Dünyanın en iyi patronu: Michael Scott
Amerika’da NBC kanalı tarafından 9 sezon yayınlanan The Office dizinin efsanevi karakteri Michael Scott. Aynı zamanda Steve Carell'ın da kariyerindeki en büyük rolü. Dizi, bugün televizyon tarihinin en iyi komedilerinden biri olarak kabul ediliyor. Tabii bunda Steve Carrell’ın payı çok fazla. Çünkü Michael Scott’ı Carrell’dan başka biri oynamış olsaydı, dizi günümüzde fenomen hâline gelmek şöyle dursun muhtemelen birinci sezonu bile geçemeyebilirdi.
Peki kim bu Michael Scott? Görünüşte Dunder Mifflin adlı kâğıt şirketinin Scranton'da yer alan şubesinin bölge müdürü. Ancak pek çok ilginç özelliği var. Öncelikle Michael kendini her türlü sorunun üstesinden gelebilen yetenekli bir yönetici olarak görüyor. “Dünyanın en iyi patronu”, bardağında yazıyor. Fakat bu kesinlikle doğru değil. Çünkü temel ticaret ve yönetim bilgilerine bile sahip değil. Sadece ilgi odağı olduğu toplantıların mutlu patronu. Hatta üstüne ırkçı, şovenist, cinsiyetçi ve kültürel olarak görgüsüz. Yani çevremizdeki herkesten biraz…
The Office’i komedi dizisi yapan ise Michael’ın kötü biri olduğunu asla düşünmemesi elbette. O sadece sevilmek, ilgi görmek istiyor. Sözlerinin ve eylemlerinin diğer insanları nasıl etkilediğini öğrenme konusunda biraz yavaş bir bilinci var. Dolayısıyla tüm zayıf yönlerine rağmen görünenden çok daha fazlasını içeren bir karakter. Yine dizinin başına dönecek olursak Michael, ailesi ve ofis dışında arkadaşı olmayan bir karakter. Çalışanlarını aile olarak tanımlaması bile kişisel hayatındaki güvensizlikleri ortaya koyuyor.

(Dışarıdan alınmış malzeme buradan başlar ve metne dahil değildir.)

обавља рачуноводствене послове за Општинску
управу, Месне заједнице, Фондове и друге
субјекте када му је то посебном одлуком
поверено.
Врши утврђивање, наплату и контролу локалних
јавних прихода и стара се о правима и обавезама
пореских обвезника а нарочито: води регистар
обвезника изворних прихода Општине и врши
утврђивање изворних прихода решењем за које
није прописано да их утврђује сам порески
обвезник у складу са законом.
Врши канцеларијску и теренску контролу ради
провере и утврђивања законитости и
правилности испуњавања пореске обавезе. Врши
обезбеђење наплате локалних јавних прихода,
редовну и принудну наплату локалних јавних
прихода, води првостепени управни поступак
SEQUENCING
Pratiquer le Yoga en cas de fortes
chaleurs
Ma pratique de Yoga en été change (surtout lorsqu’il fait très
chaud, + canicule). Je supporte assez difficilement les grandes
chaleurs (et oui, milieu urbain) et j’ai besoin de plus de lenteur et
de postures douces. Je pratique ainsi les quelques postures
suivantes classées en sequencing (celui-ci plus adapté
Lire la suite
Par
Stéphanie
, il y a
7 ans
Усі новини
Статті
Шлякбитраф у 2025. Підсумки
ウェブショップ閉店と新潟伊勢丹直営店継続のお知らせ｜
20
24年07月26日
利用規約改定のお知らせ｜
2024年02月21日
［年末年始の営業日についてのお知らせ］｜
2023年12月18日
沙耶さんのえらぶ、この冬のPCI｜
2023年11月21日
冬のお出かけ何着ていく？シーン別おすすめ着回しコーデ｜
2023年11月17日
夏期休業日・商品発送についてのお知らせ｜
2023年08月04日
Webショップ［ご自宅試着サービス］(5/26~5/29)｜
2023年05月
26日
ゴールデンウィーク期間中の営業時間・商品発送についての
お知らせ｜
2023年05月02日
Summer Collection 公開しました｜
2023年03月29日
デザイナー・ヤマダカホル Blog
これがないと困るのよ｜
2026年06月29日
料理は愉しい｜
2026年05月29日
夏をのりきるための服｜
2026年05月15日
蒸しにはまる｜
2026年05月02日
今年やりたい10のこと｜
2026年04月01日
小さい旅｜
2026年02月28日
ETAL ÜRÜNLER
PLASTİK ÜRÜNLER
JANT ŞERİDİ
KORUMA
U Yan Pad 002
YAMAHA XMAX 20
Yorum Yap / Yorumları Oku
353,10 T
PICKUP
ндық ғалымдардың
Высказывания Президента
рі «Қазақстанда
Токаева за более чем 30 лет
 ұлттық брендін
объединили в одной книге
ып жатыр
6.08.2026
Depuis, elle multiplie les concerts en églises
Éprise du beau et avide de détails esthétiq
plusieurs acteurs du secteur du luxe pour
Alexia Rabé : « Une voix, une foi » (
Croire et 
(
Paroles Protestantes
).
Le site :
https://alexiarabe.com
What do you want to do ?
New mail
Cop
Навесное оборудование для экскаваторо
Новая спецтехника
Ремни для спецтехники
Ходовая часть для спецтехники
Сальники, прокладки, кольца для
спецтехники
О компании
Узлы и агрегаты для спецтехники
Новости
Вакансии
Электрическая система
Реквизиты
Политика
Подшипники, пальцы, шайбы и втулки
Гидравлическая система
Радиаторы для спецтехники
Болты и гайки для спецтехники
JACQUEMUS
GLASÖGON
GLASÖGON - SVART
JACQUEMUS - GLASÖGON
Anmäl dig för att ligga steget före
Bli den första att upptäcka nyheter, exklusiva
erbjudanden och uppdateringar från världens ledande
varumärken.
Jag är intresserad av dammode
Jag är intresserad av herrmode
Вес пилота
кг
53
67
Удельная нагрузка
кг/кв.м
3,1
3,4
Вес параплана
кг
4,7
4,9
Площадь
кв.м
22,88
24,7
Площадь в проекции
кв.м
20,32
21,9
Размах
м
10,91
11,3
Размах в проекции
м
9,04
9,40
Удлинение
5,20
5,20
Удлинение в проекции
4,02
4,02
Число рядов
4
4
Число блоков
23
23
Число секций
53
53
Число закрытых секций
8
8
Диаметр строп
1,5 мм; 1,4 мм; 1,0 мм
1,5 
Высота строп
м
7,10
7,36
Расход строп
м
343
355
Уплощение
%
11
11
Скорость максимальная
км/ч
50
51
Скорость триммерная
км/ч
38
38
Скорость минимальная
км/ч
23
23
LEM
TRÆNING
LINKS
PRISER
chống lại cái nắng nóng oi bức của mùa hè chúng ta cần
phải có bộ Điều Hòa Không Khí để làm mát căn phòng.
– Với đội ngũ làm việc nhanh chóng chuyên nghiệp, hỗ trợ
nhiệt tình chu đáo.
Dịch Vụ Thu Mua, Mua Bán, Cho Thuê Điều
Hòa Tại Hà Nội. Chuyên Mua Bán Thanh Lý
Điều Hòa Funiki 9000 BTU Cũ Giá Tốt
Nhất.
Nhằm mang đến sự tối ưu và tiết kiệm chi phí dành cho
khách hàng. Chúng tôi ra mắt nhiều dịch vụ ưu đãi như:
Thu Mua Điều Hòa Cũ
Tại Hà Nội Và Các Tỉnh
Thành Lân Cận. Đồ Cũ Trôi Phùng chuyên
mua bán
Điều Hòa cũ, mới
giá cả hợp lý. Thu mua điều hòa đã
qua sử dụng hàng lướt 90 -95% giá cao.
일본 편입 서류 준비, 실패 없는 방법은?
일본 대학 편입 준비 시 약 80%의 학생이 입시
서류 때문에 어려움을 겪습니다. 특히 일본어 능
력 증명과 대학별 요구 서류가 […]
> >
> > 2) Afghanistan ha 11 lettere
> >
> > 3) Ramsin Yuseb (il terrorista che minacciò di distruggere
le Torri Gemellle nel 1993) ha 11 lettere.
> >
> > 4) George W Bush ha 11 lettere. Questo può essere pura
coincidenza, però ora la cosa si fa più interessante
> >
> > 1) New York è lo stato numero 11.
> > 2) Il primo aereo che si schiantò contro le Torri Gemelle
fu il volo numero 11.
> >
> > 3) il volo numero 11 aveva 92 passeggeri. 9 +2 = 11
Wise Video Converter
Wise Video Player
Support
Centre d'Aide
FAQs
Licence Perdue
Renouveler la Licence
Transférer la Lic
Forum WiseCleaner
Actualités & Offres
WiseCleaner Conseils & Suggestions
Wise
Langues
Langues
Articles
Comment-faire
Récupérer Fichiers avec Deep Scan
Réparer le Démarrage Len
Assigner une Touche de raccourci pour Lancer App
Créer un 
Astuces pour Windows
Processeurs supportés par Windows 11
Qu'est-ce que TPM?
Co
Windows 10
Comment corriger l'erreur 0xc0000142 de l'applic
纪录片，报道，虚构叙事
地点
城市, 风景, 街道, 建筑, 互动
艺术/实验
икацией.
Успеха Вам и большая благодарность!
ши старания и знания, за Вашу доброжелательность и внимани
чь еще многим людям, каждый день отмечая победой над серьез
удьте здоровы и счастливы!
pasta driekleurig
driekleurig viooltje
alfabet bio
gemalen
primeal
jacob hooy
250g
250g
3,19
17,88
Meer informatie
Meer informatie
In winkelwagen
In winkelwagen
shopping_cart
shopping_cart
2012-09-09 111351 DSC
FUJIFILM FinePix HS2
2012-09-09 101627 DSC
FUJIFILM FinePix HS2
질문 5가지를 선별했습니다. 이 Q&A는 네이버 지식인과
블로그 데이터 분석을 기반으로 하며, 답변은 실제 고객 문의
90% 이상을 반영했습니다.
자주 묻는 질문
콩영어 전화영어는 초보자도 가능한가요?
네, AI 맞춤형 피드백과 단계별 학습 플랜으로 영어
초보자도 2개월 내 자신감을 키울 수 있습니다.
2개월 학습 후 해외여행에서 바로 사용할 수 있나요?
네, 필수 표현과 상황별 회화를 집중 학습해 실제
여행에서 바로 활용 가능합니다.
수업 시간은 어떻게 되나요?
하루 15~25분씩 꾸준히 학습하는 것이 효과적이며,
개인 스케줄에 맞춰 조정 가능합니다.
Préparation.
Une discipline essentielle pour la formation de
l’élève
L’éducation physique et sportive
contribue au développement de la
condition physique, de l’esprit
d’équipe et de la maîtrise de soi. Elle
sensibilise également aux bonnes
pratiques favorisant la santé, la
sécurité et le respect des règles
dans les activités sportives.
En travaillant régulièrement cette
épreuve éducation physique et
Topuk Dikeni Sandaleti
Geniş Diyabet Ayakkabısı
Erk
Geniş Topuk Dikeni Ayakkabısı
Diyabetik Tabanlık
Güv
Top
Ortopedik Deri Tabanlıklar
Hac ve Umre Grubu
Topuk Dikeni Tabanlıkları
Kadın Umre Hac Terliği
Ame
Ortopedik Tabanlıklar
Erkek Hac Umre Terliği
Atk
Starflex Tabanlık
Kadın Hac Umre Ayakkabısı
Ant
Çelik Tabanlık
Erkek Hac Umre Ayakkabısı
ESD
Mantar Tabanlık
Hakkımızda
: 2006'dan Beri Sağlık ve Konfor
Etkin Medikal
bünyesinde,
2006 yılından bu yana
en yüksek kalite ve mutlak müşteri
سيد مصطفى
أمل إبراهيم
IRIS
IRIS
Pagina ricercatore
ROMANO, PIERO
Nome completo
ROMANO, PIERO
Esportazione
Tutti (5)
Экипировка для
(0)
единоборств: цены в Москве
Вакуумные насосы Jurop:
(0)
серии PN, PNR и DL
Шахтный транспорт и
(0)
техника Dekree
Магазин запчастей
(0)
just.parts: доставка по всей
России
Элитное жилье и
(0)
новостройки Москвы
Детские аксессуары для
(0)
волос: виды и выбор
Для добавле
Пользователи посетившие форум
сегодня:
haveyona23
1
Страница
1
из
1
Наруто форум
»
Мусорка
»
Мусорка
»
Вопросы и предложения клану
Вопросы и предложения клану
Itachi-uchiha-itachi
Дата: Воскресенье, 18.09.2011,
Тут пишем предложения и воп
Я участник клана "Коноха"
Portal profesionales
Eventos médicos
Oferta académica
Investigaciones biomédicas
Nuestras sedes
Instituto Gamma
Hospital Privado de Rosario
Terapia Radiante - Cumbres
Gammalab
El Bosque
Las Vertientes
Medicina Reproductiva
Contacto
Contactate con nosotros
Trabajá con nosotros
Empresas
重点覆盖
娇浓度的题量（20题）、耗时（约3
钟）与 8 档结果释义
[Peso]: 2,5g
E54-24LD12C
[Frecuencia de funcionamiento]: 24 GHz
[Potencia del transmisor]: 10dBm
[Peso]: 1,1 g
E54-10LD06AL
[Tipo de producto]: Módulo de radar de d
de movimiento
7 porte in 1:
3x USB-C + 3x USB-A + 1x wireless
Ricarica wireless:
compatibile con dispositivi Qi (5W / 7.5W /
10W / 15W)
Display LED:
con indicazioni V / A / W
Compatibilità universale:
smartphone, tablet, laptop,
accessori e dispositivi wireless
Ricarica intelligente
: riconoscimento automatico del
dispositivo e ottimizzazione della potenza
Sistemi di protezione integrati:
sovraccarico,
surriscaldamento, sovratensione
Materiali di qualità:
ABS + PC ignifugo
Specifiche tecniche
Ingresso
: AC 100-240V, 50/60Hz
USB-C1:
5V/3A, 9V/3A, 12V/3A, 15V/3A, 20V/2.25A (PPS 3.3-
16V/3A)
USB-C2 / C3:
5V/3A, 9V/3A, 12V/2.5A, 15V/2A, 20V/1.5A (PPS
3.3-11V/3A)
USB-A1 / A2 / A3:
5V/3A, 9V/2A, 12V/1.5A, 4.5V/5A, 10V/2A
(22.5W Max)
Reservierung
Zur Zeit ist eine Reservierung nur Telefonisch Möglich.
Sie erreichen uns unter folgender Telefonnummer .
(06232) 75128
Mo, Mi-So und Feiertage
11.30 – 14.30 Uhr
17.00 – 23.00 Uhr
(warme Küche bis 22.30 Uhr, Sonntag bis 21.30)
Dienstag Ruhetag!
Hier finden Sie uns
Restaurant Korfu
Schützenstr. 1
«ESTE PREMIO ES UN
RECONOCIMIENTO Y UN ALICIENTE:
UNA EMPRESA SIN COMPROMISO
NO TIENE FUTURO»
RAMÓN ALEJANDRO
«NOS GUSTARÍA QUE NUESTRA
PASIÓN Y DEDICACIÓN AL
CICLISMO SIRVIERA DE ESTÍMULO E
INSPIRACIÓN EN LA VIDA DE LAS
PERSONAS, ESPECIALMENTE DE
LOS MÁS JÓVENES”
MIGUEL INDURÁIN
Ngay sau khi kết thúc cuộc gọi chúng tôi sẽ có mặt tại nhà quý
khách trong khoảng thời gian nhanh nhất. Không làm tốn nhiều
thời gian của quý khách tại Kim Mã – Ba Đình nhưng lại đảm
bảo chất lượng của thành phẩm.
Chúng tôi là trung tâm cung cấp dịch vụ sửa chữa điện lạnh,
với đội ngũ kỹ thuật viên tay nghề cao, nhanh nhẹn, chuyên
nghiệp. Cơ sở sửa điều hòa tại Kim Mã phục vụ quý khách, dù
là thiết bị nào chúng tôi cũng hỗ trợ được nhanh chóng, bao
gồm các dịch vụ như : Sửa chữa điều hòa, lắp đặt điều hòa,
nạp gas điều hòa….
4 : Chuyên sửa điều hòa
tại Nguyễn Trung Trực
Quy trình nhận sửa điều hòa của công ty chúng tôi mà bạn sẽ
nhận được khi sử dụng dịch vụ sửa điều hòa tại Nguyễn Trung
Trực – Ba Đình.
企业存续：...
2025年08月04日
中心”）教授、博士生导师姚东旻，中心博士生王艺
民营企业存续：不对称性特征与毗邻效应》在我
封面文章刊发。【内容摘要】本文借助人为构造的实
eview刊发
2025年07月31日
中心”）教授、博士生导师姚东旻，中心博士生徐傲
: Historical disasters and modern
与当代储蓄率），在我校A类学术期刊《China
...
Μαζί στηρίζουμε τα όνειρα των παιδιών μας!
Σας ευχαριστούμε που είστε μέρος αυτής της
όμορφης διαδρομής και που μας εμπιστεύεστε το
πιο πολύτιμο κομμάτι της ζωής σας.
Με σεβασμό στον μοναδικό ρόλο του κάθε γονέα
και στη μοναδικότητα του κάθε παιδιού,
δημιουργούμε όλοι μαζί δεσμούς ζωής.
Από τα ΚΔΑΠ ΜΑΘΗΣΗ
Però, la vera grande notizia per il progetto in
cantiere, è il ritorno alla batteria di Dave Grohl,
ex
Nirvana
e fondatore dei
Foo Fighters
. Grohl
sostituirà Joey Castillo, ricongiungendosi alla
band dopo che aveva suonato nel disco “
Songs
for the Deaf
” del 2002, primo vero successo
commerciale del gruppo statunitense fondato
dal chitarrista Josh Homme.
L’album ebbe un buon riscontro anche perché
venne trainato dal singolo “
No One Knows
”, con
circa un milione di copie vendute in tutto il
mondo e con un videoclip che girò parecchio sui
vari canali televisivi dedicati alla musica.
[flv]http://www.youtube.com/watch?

Çalışanlarından kendine içten içe eksikliğini hissettiği bir aile yaratma arzusu onları kendinden uzaklaştırıyor çoğunlukla. Zira sadece birbirine sıkı bağlarla bağlı insanların arasında yapılabilecek ırkçı ve cinsiyetçi şakaları ona göre samimiyetinin bir ifadesi olsa da çalışanları henüz aynı yakınlığı hissetmiyorlar ona. Bu açıdan karakterimiz için cana yakın ve sempatik diyebiliriz hatta. Çünkü derin kusurları var ve bu oldukça insani bir durum.
Michael, ilk sezonda sosyal becerilerden ve nezaketten uzak bir çocuk gibi karşımıza çıksa da yıllar içerisinde bir yetişkine dönüşme becerisini gösterebiliyor. Beraber çalıştığı başka tuhaflıkları olan bir avuç insandan “yaşama” bilgisi ediniyor. Michael’ın üniversiteye gitmediğini ve Scranton’dan hiç ayrılmadığını da düşürsek bu onun için epey olumlu bir gelişme. Bu değişimlerin ateşleyicisi ise Holly Flax ile tanışması. Keza Holly, Michael’ın hayatının aşkıdır ve onun ofisle kurduğu patolojik ilişkisini ortadan kaldıracaktır. Yedinci sezonda da Holly ile olan ilişkisinin Michael’ı nasıl geliştirdiğini ve güvensizliğini ortadan kaldırdığını görüyoruz. Holly'ye olan bağlılığı, onunla Colorado'ya taşınmaya karar vermesi ve ailesi gibi gördüğü ofisi terk etmesiyle zirveye ulaşıyor. Değer görmek için dünyanın en cesur, en zeki ya da en iyi pazarlamacı olması gerekmediğini anladığında Michael’ın kişisel hikâyesi nihayete ulaşıyor. Fakat diğer ofis sakinlerinin hikâyeleri devam ediyor.